Thursday, October 27, 2005

Comment Hurdles, Zipless Fucks, and the Extended Conversation

At the end of a great review of Zvents (Thanks!!), Zoli Erdos points to my blog and says,

"the last link happens to be Ethan Stock, Zvent CEO’s blog. Hmm… I don’t see any way to leave a comment or trackback – what happened to the “conversation”, Ethan?"

I thought about posting a snarky comment on his blog, but this is what faced me:

comments obstacle course

Yuk.

Zoli, it was easier to come here and write this post than it was to face that. You're linked to me, I'm linked to you. That's a conversation.

What's going on here, is the empirical demonstration that anonymity and conversation are inimical to each other; and that in order to participate in a community, you must commit and invest resources. In the classic phrase of Erica Jong, there is no 'zipless fuck' in the Extended Conversation.

Zoli has a blog, and I read it. I have a blog, and he reads it. We can converse through links and references. Each of us has put some time and effort (commitment and resources) into building up this presence in the community, and cautiously, bit by bit, each of us is willing to invest time and energy and possibly a RSS subscription or a delicious bookmark to the other.
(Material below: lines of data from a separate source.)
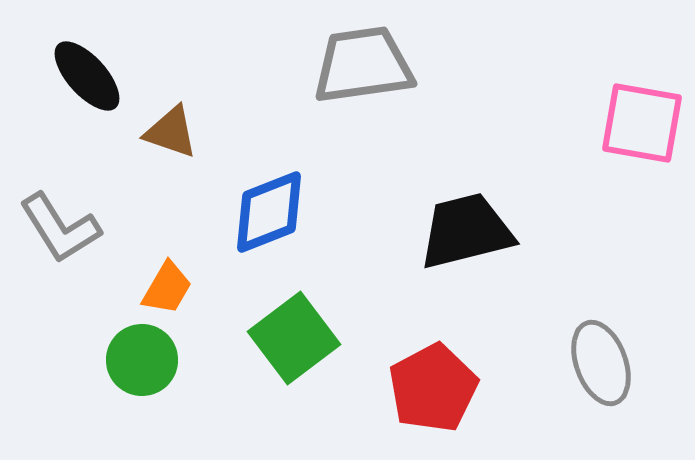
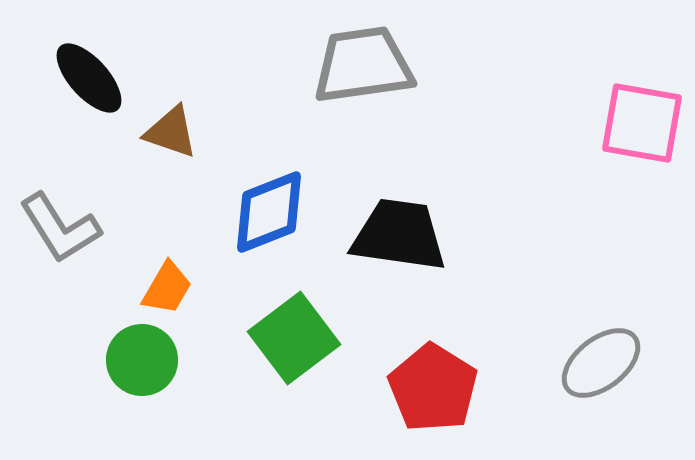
black ellipse: moved 2 px right, 2 px down
black trapezoid: moved 67 px left, 4 px down; rotated 22 degrees clockwise
gray ellipse: rotated 72 degrees clockwise
red pentagon: rotated 12 degrees counterclockwise
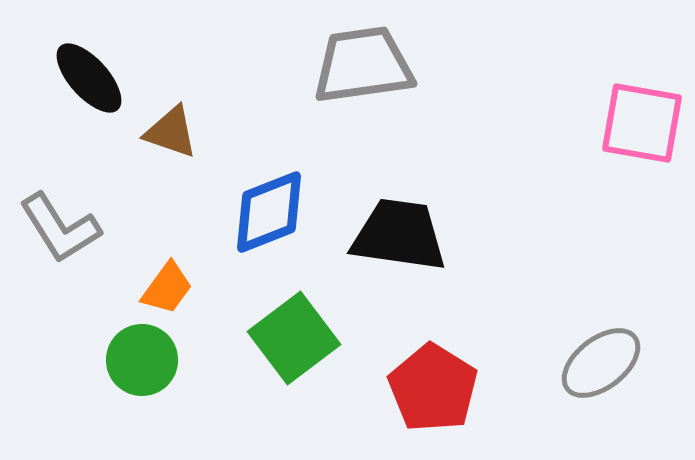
orange trapezoid: rotated 6 degrees clockwise
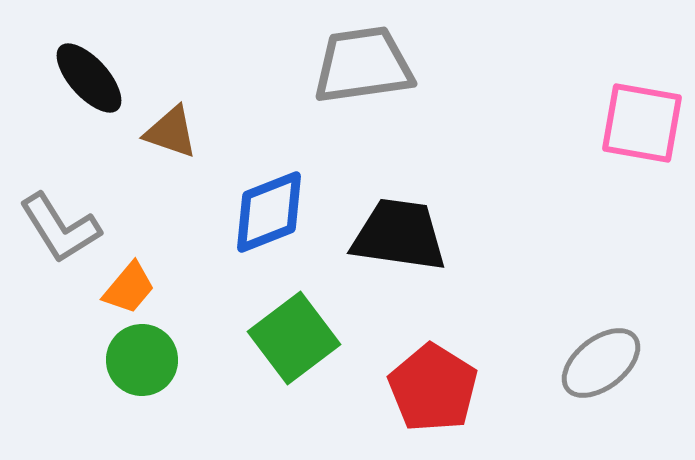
orange trapezoid: moved 38 px left; rotated 4 degrees clockwise
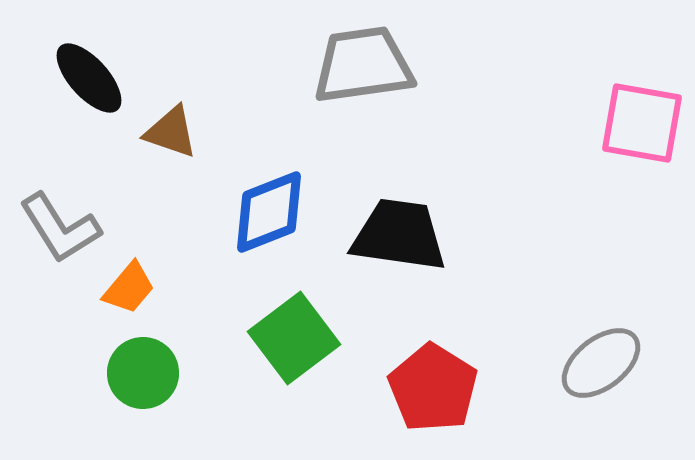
green circle: moved 1 px right, 13 px down
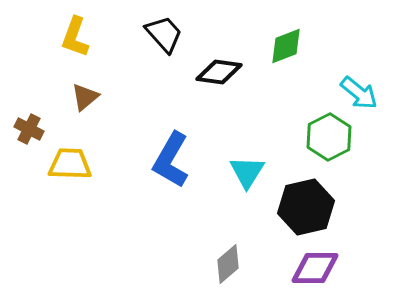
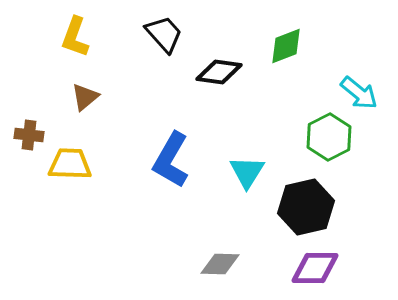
brown cross: moved 6 px down; rotated 20 degrees counterclockwise
gray diamond: moved 8 px left; rotated 42 degrees clockwise
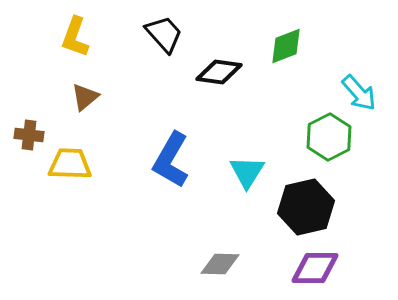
cyan arrow: rotated 9 degrees clockwise
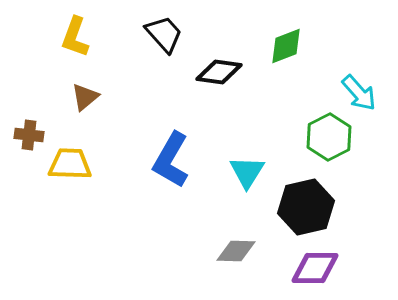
gray diamond: moved 16 px right, 13 px up
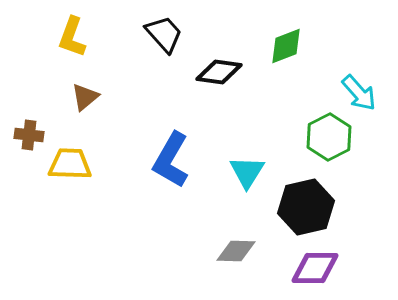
yellow L-shape: moved 3 px left
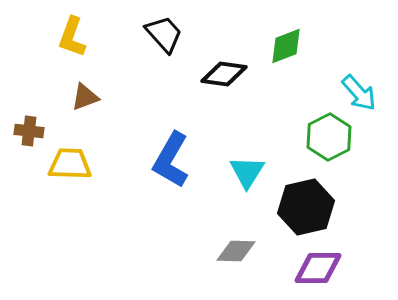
black diamond: moved 5 px right, 2 px down
brown triangle: rotated 20 degrees clockwise
brown cross: moved 4 px up
purple diamond: moved 3 px right
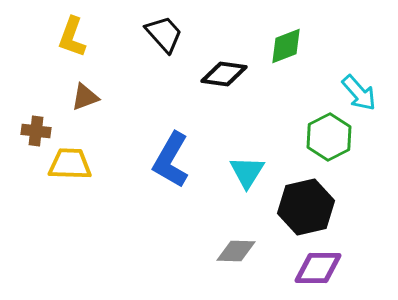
brown cross: moved 7 px right
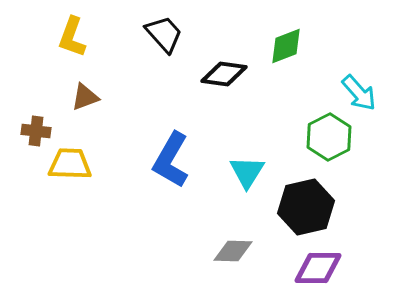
gray diamond: moved 3 px left
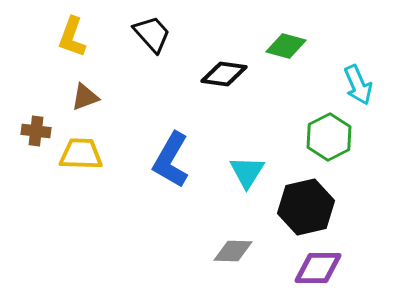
black trapezoid: moved 12 px left
green diamond: rotated 36 degrees clockwise
cyan arrow: moved 1 px left, 8 px up; rotated 18 degrees clockwise
yellow trapezoid: moved 11 px right, 10 px up
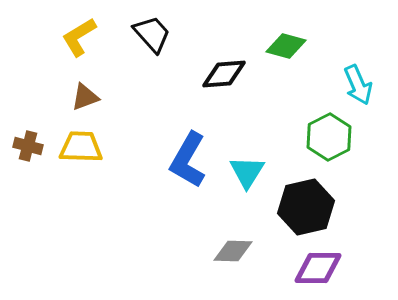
yellow L-shape: moved 7 px right; rotated 39 degrees clockwise
black diamond: rotated 12 degrees counterclockwise
brown cross: moved 8 px left, 15 px down; rotated 8 degrees clockwise
yellow trapezoid: moved 7 px up
blue L-shape: moved 17 px right
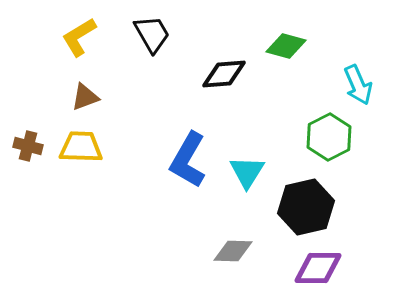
black trapezoid: rotated 12 degrees clockwise
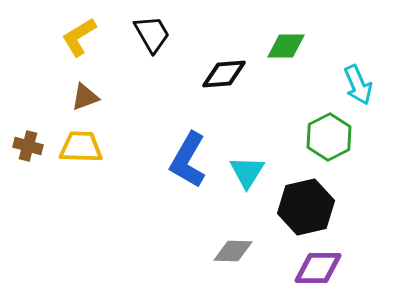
green diamond: rotated 15 degrees counterclockwise
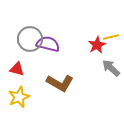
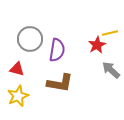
yellow line: moved 1 px left, 4 px up
purple semicircle: moved 9 px right, 6 px down; rotated 85 degrees clockwise
gray arrow: moved 2 px down
brown L-shape: rotated 20 degrees counterclockwise
yellow star: moved 1 px left, 1 px up
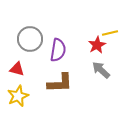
purple semicircle: moved 1 px right
gray arrow: moved 10 px left
brown L-shape: rotated 12 degrees counterclockwise
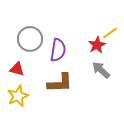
yellow line: rotated 21 degrees counterclockwise
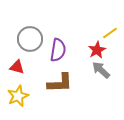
red star: moved 5 px down
red triangle: moved 2 px up
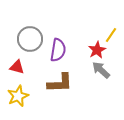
yellow line: moved 1 px right, 2 px down; rotated 21 degrees counterclockwise
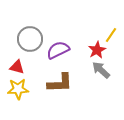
purple semicircle: rotated 125 degrees counterclockwise
yellow star: moved 7 px up; rotated 20 degrees clockwise
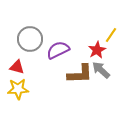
brown L-shape: moved 20 px right, 9 px up
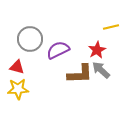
yellow line: moved 8 px up; rotated 42 degrees clockwise
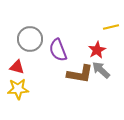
purple semicircle: rotated 85 degrees counterclockwise
brown L-shape: rotated 12 degrees clockwise
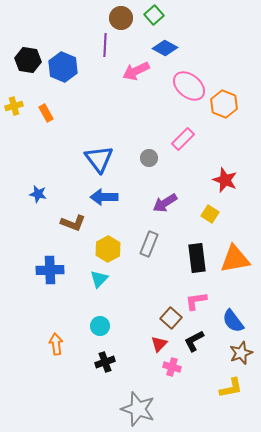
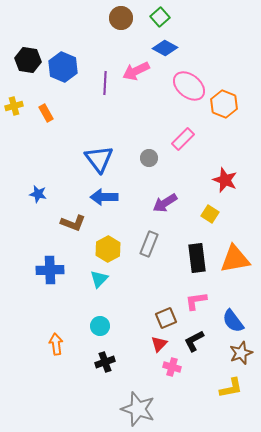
green square: moved 6 px right, 2 px down
purple line: moved 38 px down
brown square: moved 5 px left; rotated 25 degrees clockwise
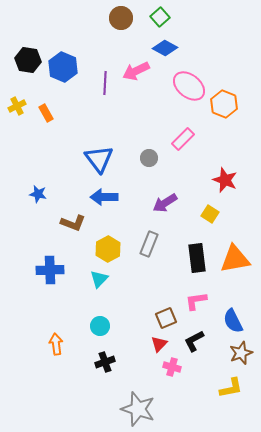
yellow cross: moved 3 px right; rotated 12 degrees counterclockwise
blue semicircle: rotated 10 degrees clockwise
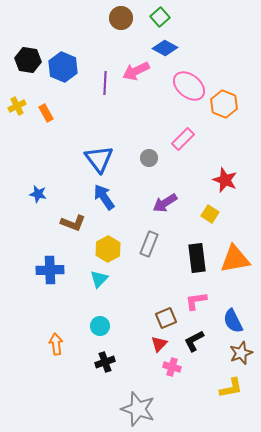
blue arrow: rotated 56 degrees clockwise
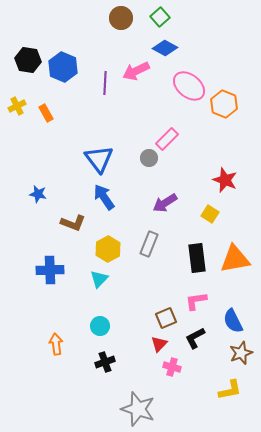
pink rectangle: moved 16 px left
black L-shape: moved 1 px right, 3 px up
yellow L-shape: moved 1 px left, 2 px down
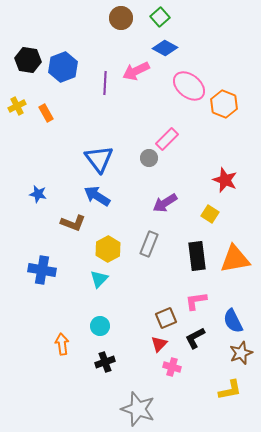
blue hexagon: rotated 16 degrees clockwise
blue arrow: moved 7 px left, 1 px up; rotated 24 degrees counterclockwise
black rectangle: moved 2 px up
blue cross: moved 8 px left; rotated 12 degrees clockwise
orange arrow: moved 6 px right
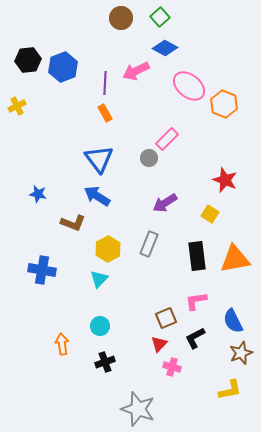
black hexagon: rotated 15 degrees counterclockwise
orange rectangle: moved 59 px right
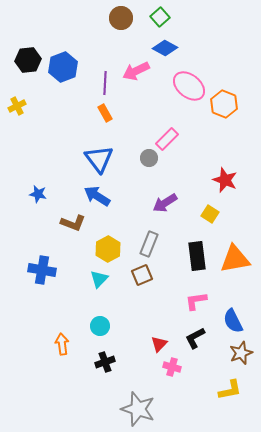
brown square: moved 24 px left, 43 px up
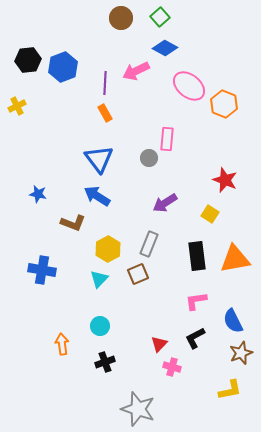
pink rectangle: rotated 40 degrees counterclockwise
brown square: moved 4 px left, 1 px up
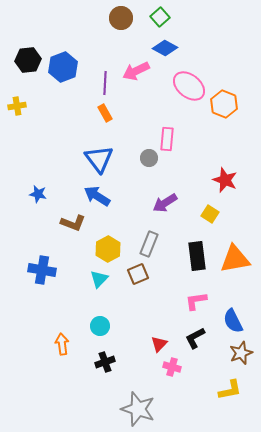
yellow cross: rotated 18 degrees clockwise
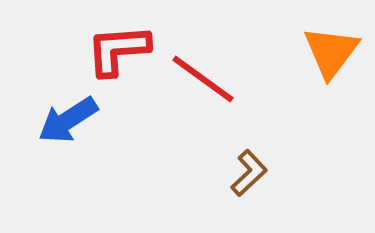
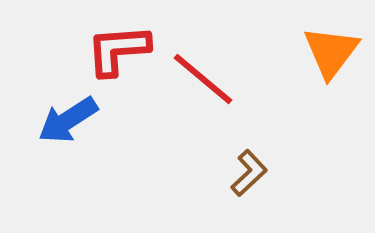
red line: rotated 4 degrees clockwise
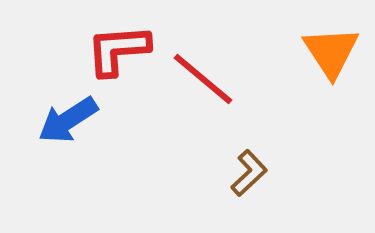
orange triangle: rotated 10 degrees counterclockwise
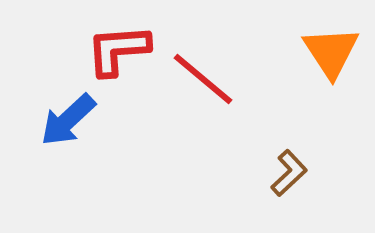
blue arrow: rotated 10 degrees counterclockwise
brown L-shape: moved 40 px right
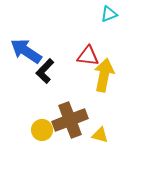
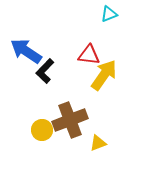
red triangle: moved 1 px right, 1 px up
yellow arrow: rotated 24 degrees clockwise
yellow triangle: moved 2 px left, 8 px down; rotated 36 degrees counterclockwise
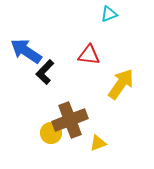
black L-shape: moved 1 px down
yellow arrow: moved 17 px right, 9 px down
yellow circle: moved 9 px right, 3 px down
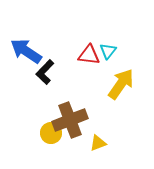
cyan triangle: moved 1 px left, 37 px down; rotated 30 degrees counterclockwise
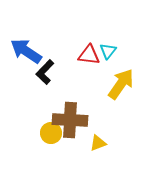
brown cross: rotated 24 degrees clockwise
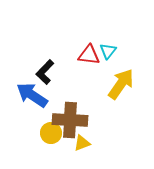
blue arrow: moved 6 px right, 44 px down
yellow triangle: moved 16 px left
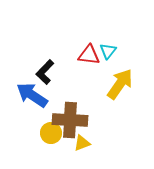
yellow arrow: moved 1 px left
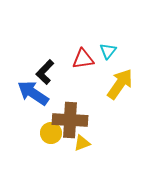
red triangle: moved 6 px left, 4 px down; rotated 15 degrees counterclockwise
blue arrow: moved 1 px right, 2 px up
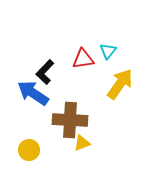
yellow circle: moved 22 px left, 17 px down
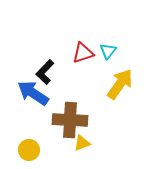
red triangle: moved 6 px up; rotated 10 degrees counterclockwise
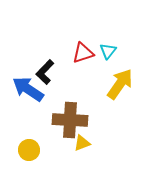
blue arrow: moved 5 px left, 4 px up
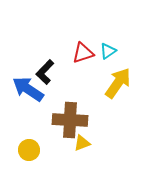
cyan triangle: rotated 18 degrees clockwise
yellow arrow: moved 2 px left, 1 px up
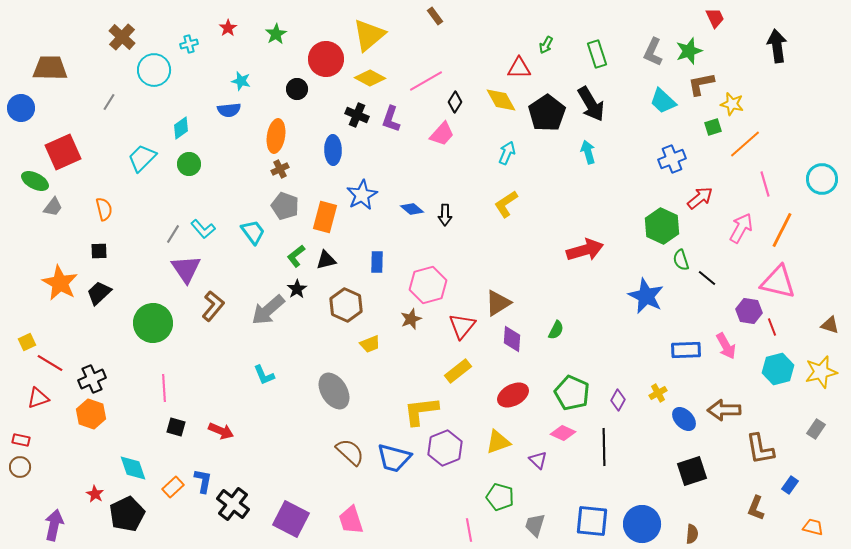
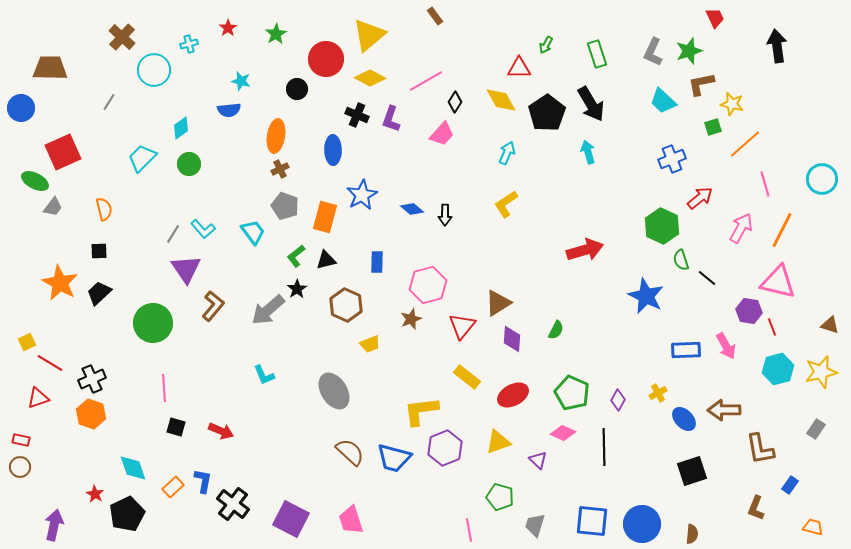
yellow rectangle at (458, 371): moved 9 px right, 6 px down; rotated 76 degrees clockwise
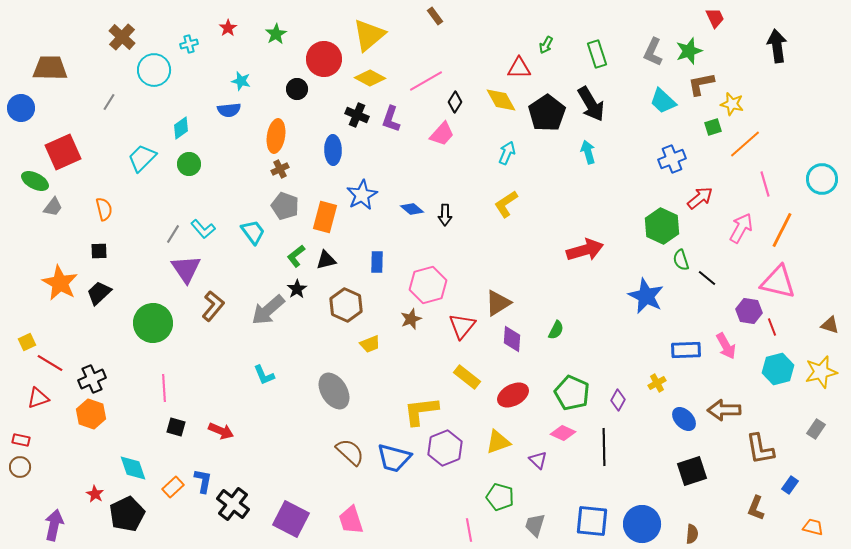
red circle at (326, 59): moved 2 px left
yellow cross at (658, 393): moved 1 px left, 10 px up
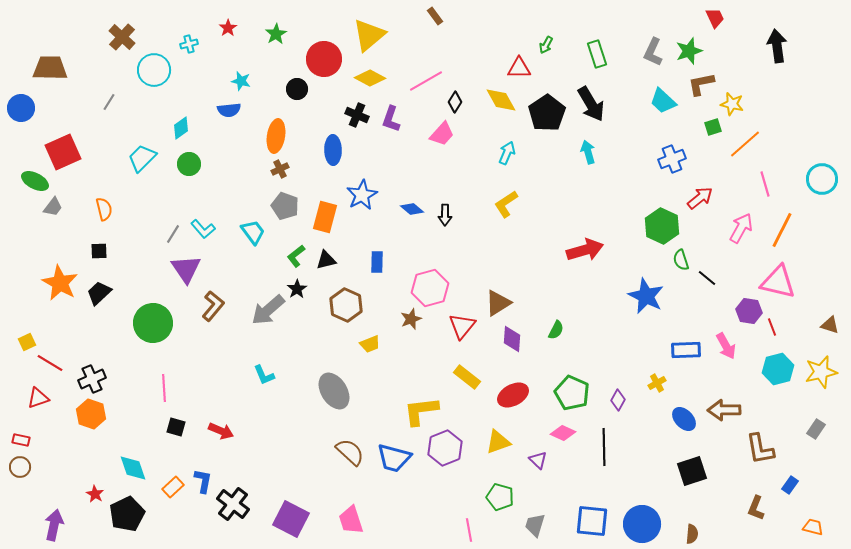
pink hexagon at (428, 285): moved 2 px right, 3 px down
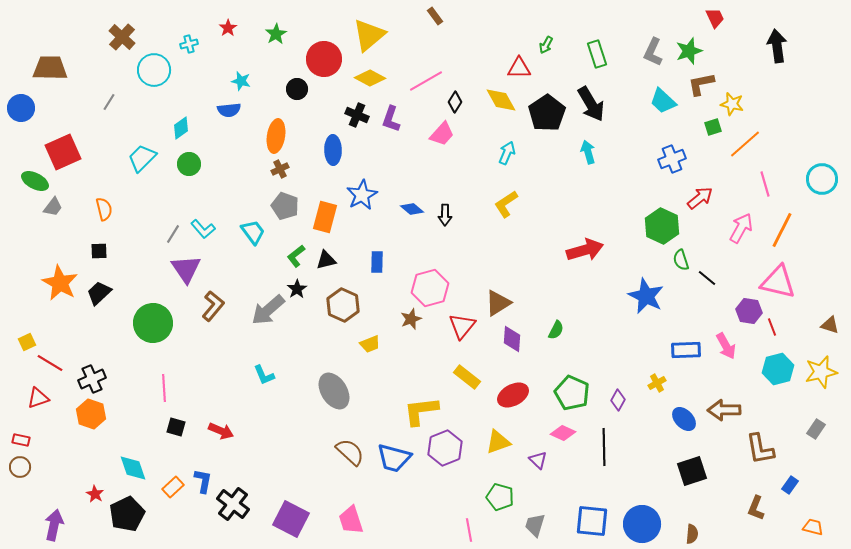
brown hexagon at (346, 305): moved 3 px left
Comments on blogs were conceived in a simpler time, or with a simpler mindset, that said that anyone should be able to drop in and speak their mind - the zipless chat. But spammers infected that ideal, as sure as hepatitis and AIDS ended Erica Jong's free-love early 70s.

This isn't a sad story -- community and relationships and investment still yield great results, and if we want unexected, serendipitious conversations with each other, the best way to do that works even better in this era of the Internet -- face-to-face,Zbutton the old-fashioned kind of communal commitment.